Regression analysis showed that older age ≥ 70, and left ventricular EF% were the best independent predictor of the TCL ratio (R 2 = 0.87208, R = 0.9338, St Err = 17.76, Adj F = 0.87118, n = 144, p < 0.001).

Discussion

Reactive oxygen species and other oxidants are implicated in the mechanisms of biological aging and exercise-induced tissue damage.

The TCL assay used in our study is one among the accepted, validated, and reproducible methods [911] for measurement of oxidative stress and serum oxidizability potential. This assay is based on the heat-induced oxidation of a sample leading to the formation of electronically excited species (in particular of triplet excited carbonyls) and of light energy, low-level chemiluminescence.

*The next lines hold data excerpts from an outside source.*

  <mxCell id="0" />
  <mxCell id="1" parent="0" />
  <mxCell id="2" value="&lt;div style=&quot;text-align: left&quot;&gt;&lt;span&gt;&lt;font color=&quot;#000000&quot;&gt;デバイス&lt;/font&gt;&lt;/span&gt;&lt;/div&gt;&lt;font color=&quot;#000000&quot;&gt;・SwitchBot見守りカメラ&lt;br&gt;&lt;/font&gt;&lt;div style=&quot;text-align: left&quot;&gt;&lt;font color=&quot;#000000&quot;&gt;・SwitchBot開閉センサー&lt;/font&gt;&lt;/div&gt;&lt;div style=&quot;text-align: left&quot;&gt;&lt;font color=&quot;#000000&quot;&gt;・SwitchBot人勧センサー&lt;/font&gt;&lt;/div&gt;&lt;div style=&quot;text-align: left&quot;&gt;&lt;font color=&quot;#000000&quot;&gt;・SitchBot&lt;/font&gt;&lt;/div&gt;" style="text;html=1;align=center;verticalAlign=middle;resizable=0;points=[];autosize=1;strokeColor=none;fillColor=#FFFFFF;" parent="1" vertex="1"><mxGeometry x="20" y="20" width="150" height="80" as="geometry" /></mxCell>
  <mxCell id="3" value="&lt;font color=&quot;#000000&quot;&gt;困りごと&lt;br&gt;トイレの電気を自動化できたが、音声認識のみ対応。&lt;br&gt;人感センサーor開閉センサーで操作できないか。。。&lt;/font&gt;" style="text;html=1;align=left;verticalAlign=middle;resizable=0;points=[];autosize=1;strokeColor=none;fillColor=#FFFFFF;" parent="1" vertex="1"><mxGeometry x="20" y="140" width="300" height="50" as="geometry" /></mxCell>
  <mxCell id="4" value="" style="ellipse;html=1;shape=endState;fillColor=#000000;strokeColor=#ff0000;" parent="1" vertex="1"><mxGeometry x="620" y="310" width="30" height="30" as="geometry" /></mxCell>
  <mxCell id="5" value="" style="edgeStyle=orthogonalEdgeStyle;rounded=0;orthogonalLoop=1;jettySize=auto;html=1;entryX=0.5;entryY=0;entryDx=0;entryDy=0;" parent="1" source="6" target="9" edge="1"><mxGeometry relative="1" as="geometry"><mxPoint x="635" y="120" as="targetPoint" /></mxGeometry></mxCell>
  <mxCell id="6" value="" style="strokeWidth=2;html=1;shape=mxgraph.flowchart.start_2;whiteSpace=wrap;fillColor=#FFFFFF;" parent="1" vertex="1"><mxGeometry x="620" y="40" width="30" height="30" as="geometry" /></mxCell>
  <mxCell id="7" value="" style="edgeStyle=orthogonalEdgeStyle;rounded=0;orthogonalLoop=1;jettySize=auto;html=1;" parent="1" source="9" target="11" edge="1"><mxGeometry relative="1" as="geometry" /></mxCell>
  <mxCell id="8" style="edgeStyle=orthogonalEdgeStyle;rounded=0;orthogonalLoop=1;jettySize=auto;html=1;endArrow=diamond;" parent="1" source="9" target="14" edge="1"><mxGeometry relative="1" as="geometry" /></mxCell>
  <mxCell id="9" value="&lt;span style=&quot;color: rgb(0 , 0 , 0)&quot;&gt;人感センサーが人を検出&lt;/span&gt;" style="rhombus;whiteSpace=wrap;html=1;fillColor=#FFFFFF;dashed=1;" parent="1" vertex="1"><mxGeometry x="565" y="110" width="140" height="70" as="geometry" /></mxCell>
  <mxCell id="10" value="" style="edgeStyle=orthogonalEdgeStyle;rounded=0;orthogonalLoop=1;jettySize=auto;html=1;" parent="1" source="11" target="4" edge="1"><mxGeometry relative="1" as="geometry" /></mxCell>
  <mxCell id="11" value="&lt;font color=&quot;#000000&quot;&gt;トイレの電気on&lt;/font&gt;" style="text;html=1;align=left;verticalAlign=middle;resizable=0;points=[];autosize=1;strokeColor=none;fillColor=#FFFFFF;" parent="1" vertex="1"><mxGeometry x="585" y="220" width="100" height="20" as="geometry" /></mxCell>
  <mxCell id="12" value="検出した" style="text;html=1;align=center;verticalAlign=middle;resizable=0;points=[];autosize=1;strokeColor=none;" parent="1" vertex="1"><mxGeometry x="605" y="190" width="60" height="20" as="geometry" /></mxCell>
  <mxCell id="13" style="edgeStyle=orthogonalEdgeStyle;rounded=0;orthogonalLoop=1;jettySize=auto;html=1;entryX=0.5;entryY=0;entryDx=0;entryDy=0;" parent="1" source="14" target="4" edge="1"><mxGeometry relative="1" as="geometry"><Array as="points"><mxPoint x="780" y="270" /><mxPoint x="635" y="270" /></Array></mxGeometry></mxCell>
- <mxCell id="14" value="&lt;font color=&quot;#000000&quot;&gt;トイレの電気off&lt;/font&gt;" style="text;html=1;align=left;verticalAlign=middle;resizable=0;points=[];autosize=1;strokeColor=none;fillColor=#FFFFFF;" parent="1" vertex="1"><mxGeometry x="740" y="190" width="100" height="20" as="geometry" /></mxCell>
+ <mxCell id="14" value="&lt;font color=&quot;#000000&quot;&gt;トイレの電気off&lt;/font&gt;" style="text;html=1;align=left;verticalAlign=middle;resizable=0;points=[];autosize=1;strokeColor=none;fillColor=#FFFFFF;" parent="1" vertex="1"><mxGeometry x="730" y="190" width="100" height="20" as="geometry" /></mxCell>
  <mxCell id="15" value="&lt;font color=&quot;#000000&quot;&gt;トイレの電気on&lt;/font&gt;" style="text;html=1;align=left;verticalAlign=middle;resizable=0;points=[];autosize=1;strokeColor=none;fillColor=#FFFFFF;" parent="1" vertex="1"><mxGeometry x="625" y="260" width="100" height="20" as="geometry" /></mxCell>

Aging is associated with increased free radical generation in the skeletal muscle that can cause oxidative modification of protein, lipid, and DNA [5, 6, 25, 26]. Physical activity has many well-established health benefits, but strenuous exercise increases muscle oxygen flux and elicits intracellular events that can lead to increased oxidative injury. The paradox arises as to whether exercise would be advisable to aged population. Research evidence indicates that senescent organisms are more susceptible to oxidative stress during exercise because of the age-related ultrastructural and biochemical changes that facilitate formation of ROS.

Increased ROS production has been shown to impair endothelium-dependent vasorelaxation, to cause myocyte apoptosis, to increase monocyte adhesion, and inflammatory gene expression, thus contributing to myocardial and skeletal muscle contractile dysfunction and deterioration in congestive heart failure (CHF) patients [15].

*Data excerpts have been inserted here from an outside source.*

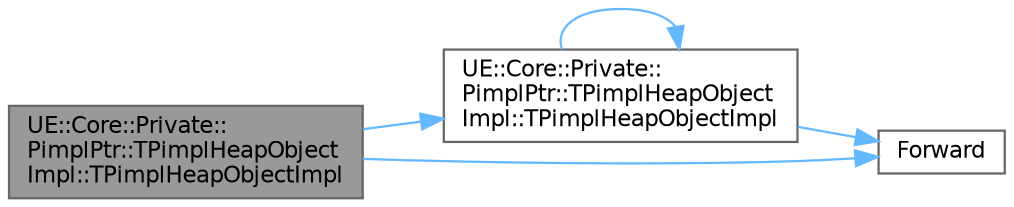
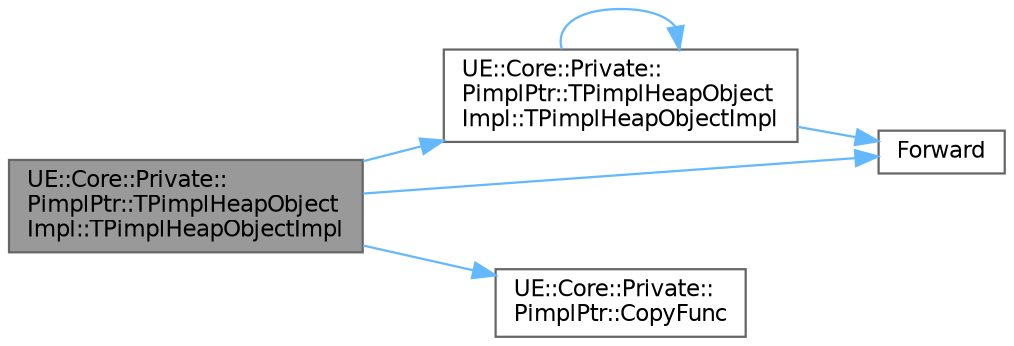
  digraph {
    rankdir=LR
    node [color=grey40 fillcolor=white fontname=Helvetica fontsize=10 shape=box style=filled]
    edge [color=steelblue1 fontname=Helvetica fontsize=10 labelfontname=Helvetica labelfontsize=10 style=solid]
    n1 [color=gray40 fillcolor=grey60 fontcolor=black height=0.2 label="UE::Core::Private::\lPimplPtr::TPimplHeapObject\lImpl::TPimplHeapObjectImpl" width=0.4]
    n2 [height=0.2 label="UE::Core::Private::\lPimplPtr::TPimplHeapObject\lImpl::TPimplHeapObjectImpl" width=0.4]
    n3 [height=0.2 label=Forward width=0.4]
+   n4 [height=0.2 label="UE::Core::Private::\lPimplPtr::CopyFunc" width=0.4]
    n1 -> n2
    n1 -> n3
+   n1 -> n4
    n2 -> n2
    n2 -> n3
  }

Only a few studies have addressed the issue of oxidative stress in relation to age and exercise, and most of them were conducted on animals [27, 28].

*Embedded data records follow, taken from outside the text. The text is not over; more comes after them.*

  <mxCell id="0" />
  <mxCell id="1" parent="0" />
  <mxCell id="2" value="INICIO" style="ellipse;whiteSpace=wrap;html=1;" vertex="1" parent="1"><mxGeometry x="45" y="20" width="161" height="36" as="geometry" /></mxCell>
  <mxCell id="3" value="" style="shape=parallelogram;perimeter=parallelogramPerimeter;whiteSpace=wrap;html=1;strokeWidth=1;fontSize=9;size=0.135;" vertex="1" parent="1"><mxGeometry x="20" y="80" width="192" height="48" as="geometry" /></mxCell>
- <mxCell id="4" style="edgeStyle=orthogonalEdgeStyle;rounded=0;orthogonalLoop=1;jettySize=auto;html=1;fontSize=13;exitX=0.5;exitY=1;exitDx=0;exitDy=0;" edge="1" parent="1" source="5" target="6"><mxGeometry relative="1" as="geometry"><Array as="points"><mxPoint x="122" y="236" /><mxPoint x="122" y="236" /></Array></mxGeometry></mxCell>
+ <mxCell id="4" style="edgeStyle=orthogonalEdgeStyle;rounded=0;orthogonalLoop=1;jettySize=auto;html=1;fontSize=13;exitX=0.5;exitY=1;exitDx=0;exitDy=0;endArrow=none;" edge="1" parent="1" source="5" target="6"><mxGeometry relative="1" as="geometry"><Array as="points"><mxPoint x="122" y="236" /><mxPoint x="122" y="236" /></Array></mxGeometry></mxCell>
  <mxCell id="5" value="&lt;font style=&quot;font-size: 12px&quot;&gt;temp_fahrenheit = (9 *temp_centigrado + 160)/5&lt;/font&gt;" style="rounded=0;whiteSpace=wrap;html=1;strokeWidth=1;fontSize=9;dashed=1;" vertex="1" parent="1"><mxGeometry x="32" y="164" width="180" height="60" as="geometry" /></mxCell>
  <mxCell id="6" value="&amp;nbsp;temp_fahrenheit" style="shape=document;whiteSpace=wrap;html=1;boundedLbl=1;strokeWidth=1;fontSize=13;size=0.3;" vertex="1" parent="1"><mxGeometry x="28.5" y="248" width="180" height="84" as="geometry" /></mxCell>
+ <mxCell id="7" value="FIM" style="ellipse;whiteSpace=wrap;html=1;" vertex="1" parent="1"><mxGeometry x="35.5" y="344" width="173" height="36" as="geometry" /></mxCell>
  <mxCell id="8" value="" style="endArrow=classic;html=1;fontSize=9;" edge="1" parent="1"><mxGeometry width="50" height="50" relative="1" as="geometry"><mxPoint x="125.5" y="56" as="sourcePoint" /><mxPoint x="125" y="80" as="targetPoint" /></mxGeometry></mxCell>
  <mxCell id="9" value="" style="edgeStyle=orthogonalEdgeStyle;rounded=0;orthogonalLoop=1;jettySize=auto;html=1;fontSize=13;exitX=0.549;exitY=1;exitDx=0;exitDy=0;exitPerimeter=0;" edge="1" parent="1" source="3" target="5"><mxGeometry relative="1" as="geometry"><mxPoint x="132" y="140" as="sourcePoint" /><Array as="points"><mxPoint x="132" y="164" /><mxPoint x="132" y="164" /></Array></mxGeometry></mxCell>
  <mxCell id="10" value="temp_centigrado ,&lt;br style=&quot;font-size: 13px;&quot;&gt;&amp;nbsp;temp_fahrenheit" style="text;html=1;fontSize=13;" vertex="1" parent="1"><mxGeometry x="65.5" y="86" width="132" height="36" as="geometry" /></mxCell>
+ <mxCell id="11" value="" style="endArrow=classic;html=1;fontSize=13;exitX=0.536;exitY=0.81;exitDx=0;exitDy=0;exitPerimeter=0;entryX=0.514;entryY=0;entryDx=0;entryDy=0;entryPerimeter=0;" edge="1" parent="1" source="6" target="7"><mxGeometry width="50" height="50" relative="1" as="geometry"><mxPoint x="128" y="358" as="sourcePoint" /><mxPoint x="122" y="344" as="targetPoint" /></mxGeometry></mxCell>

In studies involving chronic IHD and CHF patients, a significant increase in exercise-induced plasma oxidative stress was found. Exercise mode, intensity, and duration, as well as the subject population tested, all can certainly impact the extent of oxidation [1823, 2931]. However, these studies disagree when pre-exercise oxidative status is examined. Sayar et al. [15] failed to find a significant difference in resting plasma oxidative stress in CHF patients as compared with controls, the likely reason for these unexpected findings being that the control group contained patients with many cardiovascular risk factors rather than healthy controls. Thus, it was suggested that the underlying risk factors may be associated with an increase in resting pre-exercise plasma malondialdehyde levels. Díaz-Vélez et al. [32] have reported similar findings concerning the resting plasma oxidative stress in symptomatic CHF patients (LVEF < 40%), and in asymptomatic patients with LVEF > 40% without clinical evidence of CHF but with hypertension, DM or a history of myocardial infarction. On the other hand, in the study of Belch et al. [33], there was a significant, negative correlation between LVEF and oxidative stress.

No study so far has addressed the question whether the pre-exercise oxidative status is related to the age of the tested patients, and whether it may have an impact on EXT results, thus contributing to the risk assessment of these patients.

Our findings suggest that previous, chronic, or recurrent oxidative stress in older IHD patients practically reduces and depletes residual oxidative capacity. In other words, residual oxidative capacity is decreased due to prior recurrent in vivo molecular oxidation in these patients.

The study proves that the older the patient is, the sicker he is, with lower EF%, and lower exercise capacity, then, the lowest serum oxidizability potential, reflected by the lowest TCL ratio, is expected. Thus, assessment of TCL ratio at resting conditions may predict EXT results and, therefore, support risk assessment in chronic IHD patients according to their age group. Oxidizability potential assessment may have clinical applications in the routine follow-up of the atherosclerotic disease in elderly obese, diabetic, and hypertensive patients, as well as in elderly treated with drugs, vitamins, and food supplements with alleged or proved anti-atherogenic or pro-atherogenic properties.